Tout en construisant pour l'éternité, les mégalitheurs ne pouvaient imaginer toutes les causes de dégradation, en dehors de celles pratiquées par des hommes, telles la mer par suite de la remontée du niveau, ou l'altération à long terme  de certaines roches dont les blocs leur paraissaient sains ; il y a quand même eu des malfaçons qui auraient pu être évitées.

Etant donné le taux de destruction, on n'a aucune chance de retrouver des restes des plus anciennes constructions mégalithiques, des "proto-dolmens" ou des premiers dolmens. Maîtriser l'utilisation de roches difficiles telles que le granite a certainement pris du temps, il faut penser à quelques générations avant les plus anciens monuments que nous arrivons à situer dans le temps.

Si l'on considère les "lieux de traitement de certains morts", communément les dolmens à chambre et à couloir considérés comme "tombes" ou "sépultures collectives" des auteurs, on doit concevoir leurs diverses fonctions comme beaucoup plus variées et différenciées selon leurs parties ou leur entourage. D'abord, les "tombes" ostentatoires de nos propres cimetières sont beaucoup plus construites pour les vivants que pour les morts que l'on enterre dessous.

Ici, ce sont des dispositions architecturales durables, pour une série d'actes complexes associés soit à des funérailles, soit à des rituels compliqués, avant et après leur édification comme lors de toutes  leurs utilisations successives. Les données des pays calcaires, où les ossements se conservent bien, indiquent qu'on n'y mettait qu'une minorité de la population, autrement dit que les autres mortels étaient enterrés ou "traités" ailleurs. Dans certains  cas, on y trouve des squelettes en connexion anatomique (leur "position foetale" a souvent fait penser à la préparation à une re-naissance), dans d'autres des stockages plus ou moins compartimentés, avec des indications que la soi-disant "maison des  ancêtres" servait de reliquaire pour y prendre des os pour des cérémonies, par exemple, et que s'ils étaient remis, ce n'était pas toujours auprès des restes  du même squelette dans le même compartiment. Comment étaient choisis les individus : pas forcément des privilégiés (d'ailleurs il y a hommes, femmes, enfants), ce peut être  tout autant des "boucs émissaires" mis à l'écart sinon "sacrifiés" post mortem pour  un curieux périple. Les objets des soi-disant "mobiliers funéraires" font penser à la même éventualité ; on a souvent parlé de "bris rituel". C'est l'occasion de rappeler les Lois de Manu (Manavadharmasastra ou Manu Smriti) concernant les Intouchables, code de textes qui datent de vers le début de notre ère jusqu'au second siècle A.D. :  "ils ne peuvent pas avoir de vases entiers" X, 51 ;  "qu'ils  aient  ... pour plats des pots brisés" X, 52 ; "que la nourriture qu'ils reçoivent  des autres ne leur soit donnée que dans des tessons" X, 54. Gardons-nous cependant de transposer des parallèles ethnographiques. Mais ces "tessons" nous rappellent bien des choses !

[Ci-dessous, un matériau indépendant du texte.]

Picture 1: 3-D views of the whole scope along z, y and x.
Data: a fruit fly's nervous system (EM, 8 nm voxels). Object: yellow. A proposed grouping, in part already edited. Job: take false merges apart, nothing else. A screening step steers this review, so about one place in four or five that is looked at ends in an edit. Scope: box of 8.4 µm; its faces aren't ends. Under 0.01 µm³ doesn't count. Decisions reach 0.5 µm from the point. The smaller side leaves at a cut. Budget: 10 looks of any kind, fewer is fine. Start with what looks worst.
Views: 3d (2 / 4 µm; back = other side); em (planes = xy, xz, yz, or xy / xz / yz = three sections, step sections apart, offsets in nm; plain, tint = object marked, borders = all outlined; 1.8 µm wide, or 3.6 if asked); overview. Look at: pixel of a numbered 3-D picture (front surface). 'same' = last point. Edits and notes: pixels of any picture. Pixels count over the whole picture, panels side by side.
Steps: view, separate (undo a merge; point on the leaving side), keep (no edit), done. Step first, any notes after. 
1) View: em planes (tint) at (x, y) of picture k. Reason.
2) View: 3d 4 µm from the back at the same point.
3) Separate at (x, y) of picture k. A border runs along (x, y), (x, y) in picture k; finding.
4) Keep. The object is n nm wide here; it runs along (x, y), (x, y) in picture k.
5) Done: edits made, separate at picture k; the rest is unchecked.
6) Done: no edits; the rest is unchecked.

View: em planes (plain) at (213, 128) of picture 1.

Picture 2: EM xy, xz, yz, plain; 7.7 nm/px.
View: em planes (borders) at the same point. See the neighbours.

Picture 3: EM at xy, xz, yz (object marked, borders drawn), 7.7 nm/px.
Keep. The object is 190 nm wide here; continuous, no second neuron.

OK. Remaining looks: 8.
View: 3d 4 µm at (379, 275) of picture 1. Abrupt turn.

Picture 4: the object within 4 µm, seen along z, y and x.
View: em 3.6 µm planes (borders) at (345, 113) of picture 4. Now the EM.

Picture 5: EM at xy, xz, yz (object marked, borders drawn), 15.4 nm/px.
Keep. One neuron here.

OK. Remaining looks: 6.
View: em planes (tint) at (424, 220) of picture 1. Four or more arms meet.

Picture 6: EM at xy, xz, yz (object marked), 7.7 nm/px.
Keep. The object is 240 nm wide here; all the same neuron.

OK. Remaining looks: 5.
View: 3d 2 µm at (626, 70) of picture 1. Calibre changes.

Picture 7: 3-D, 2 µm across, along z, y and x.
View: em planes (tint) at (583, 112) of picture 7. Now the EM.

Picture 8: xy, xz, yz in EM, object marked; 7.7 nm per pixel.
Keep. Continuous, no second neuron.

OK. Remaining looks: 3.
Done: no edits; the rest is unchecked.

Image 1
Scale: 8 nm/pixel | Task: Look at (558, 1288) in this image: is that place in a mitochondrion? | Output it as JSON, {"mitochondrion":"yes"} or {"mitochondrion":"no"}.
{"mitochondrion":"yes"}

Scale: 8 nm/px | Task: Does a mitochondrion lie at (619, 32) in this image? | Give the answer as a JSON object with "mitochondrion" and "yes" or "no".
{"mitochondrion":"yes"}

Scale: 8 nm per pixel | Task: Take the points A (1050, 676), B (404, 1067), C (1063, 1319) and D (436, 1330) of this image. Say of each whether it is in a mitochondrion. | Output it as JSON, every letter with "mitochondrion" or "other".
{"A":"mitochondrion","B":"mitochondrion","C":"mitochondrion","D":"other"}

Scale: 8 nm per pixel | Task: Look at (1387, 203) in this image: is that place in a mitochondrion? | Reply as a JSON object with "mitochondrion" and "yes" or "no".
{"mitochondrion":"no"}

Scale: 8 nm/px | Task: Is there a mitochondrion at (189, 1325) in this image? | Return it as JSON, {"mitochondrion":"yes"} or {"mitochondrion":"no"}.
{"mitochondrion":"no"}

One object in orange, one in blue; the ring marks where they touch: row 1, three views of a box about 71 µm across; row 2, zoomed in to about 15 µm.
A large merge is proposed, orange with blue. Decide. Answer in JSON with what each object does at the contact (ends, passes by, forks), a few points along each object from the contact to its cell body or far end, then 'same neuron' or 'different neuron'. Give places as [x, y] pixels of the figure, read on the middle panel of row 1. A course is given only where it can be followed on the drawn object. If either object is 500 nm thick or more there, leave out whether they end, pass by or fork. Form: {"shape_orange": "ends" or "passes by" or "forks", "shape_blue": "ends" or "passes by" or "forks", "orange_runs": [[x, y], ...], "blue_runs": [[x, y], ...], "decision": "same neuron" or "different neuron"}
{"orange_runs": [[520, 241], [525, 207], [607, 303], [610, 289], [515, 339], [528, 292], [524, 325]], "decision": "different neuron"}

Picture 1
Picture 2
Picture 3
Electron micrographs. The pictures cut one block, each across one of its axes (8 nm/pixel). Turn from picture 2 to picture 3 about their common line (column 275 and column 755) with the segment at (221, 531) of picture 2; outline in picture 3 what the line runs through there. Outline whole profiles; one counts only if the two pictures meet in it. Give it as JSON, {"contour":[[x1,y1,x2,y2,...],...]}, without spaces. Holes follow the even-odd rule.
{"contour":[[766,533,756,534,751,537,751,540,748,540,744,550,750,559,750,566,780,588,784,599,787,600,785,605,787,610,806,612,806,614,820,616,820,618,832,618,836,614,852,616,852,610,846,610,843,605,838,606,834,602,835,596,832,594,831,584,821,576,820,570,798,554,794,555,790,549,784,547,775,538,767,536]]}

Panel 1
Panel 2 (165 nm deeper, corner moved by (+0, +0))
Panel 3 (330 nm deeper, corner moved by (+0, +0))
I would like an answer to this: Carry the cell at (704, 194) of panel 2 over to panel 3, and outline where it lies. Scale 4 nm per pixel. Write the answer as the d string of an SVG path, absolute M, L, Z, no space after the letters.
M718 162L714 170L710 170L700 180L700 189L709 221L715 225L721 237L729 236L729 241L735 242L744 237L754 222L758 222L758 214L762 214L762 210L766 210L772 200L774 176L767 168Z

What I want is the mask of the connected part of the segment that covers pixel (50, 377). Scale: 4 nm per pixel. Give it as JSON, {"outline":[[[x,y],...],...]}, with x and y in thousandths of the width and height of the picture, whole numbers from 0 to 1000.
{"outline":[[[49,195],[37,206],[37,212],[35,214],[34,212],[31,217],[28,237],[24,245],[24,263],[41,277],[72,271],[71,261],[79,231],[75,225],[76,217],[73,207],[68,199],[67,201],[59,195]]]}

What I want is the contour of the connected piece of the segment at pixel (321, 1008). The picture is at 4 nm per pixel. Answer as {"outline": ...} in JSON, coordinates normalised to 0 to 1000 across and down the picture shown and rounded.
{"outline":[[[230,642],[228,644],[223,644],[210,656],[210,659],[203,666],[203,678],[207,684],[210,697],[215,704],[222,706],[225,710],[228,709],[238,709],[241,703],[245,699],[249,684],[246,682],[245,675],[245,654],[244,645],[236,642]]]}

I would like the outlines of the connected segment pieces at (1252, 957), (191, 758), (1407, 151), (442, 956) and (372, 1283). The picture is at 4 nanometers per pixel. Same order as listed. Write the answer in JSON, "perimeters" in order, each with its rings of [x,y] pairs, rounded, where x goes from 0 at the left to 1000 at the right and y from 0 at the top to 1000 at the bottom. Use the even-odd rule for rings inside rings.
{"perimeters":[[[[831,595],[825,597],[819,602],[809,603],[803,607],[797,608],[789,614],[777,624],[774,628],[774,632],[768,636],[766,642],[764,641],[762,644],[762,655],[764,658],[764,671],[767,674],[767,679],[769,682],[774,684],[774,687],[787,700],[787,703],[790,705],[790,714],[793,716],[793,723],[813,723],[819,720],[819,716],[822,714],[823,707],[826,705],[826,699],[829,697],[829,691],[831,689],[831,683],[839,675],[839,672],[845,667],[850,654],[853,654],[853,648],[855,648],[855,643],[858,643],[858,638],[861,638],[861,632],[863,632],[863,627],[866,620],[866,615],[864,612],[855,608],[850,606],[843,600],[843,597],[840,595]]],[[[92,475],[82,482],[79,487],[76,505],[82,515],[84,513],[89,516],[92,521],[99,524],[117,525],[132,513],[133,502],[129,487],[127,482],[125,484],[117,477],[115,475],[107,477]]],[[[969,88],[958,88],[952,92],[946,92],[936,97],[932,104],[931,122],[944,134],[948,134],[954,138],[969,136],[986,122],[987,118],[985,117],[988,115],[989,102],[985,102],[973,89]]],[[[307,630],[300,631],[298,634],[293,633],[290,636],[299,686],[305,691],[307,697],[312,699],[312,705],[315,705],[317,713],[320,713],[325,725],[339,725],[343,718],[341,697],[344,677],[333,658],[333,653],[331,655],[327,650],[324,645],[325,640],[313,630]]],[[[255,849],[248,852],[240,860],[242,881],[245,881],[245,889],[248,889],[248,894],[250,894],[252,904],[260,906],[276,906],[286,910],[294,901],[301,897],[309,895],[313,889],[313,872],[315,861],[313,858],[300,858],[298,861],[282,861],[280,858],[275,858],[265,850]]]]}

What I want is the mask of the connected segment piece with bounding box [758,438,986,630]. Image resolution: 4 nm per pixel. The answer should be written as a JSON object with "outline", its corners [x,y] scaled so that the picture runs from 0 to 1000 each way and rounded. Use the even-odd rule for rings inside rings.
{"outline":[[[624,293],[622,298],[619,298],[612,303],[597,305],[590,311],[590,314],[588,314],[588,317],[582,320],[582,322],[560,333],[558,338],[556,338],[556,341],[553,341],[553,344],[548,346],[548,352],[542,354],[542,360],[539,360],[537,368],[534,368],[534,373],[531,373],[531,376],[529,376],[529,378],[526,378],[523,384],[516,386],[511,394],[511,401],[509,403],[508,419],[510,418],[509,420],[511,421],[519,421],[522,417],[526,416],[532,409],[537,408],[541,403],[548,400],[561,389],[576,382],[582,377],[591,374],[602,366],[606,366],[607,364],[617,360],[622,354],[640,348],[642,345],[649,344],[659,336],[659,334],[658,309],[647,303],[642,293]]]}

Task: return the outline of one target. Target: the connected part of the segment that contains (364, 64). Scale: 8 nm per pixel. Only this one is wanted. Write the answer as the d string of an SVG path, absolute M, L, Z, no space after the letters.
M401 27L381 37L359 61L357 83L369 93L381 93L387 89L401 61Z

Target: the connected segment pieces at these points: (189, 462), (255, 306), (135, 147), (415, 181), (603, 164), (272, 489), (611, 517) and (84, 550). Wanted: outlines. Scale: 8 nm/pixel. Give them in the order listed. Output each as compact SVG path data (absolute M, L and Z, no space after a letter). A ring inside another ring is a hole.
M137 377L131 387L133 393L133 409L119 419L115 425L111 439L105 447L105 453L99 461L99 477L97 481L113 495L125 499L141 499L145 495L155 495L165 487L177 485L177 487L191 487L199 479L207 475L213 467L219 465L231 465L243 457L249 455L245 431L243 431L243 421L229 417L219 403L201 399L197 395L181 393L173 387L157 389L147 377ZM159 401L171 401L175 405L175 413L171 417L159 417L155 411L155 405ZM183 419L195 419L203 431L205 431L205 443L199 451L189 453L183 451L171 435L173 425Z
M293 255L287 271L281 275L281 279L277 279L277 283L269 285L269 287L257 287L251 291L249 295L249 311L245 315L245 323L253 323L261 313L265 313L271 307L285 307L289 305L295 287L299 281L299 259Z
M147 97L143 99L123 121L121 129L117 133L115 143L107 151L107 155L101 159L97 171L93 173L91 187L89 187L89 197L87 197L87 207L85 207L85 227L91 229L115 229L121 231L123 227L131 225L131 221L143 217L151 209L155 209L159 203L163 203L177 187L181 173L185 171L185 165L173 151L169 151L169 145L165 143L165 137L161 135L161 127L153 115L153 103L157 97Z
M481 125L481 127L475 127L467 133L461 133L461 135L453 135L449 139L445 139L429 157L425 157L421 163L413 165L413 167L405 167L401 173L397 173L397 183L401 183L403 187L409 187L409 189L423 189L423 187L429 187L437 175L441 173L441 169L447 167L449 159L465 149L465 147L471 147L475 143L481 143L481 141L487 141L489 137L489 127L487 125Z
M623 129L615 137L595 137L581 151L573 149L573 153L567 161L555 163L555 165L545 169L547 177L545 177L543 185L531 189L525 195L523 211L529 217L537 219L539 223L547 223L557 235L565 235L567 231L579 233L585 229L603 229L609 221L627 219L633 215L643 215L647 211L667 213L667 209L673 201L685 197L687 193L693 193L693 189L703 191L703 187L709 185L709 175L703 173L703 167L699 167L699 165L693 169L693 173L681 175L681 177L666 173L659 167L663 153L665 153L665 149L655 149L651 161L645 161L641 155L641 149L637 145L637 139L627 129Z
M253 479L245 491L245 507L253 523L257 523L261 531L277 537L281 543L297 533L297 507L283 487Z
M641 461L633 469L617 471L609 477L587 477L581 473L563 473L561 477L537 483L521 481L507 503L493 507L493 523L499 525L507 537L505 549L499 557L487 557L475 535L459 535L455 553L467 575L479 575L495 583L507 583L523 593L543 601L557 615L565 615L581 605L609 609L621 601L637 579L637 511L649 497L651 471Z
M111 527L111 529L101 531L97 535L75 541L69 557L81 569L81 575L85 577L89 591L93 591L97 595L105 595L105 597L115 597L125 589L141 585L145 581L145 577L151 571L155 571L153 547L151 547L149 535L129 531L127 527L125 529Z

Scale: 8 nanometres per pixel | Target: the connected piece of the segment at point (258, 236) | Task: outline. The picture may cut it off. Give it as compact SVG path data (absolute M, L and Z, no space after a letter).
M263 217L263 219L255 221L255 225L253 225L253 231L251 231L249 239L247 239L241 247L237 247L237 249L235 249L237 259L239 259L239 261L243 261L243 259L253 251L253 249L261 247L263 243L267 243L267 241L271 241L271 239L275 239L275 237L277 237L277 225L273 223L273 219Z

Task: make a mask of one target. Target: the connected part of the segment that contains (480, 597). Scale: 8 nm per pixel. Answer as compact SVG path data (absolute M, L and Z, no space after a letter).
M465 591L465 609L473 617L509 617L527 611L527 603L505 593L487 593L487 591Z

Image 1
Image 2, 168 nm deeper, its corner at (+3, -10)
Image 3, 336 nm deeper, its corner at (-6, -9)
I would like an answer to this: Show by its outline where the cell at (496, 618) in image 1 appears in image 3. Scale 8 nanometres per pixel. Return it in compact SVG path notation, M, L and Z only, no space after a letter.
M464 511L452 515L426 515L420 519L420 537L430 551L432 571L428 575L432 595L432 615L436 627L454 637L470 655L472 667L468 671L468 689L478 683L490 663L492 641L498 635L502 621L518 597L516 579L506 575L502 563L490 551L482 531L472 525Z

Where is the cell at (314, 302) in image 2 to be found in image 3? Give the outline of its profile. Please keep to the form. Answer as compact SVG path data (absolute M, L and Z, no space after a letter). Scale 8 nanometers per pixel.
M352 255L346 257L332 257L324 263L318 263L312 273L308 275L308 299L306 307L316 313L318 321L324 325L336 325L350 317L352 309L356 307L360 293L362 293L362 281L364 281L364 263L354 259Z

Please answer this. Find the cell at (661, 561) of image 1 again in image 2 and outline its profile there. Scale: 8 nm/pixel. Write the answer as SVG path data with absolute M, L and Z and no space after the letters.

Dans et autour d'un cairn ou d'un tumulus, il y a des indications de spécialisation des espaces ou des zones, qu'ils soient extérieurs (les "parvis" où manifestement  il y avait des cérémonies et des dépôts d'objets en des points précis), comme à l'intérieur  entre les chambres, les couloirs qui donnent lieu à des condamnations d'accès, de même que les façades peuvent également se voir condamnées par des apports massifs.  Dans un grand cairn à plusieurs tombes juxtaposées, souvent de types différents les uns des autres, ce ne sont pas forcément des "tombes de familles" (ou de "clans") différentes, il pourrait y avoir des spécialisations de fonctions.

 

Cette conférence a illustré sur des cas concrets présentés en diapositives, la plupart de ces considérations, et d'autres, montrant la complexité du mégalithisme.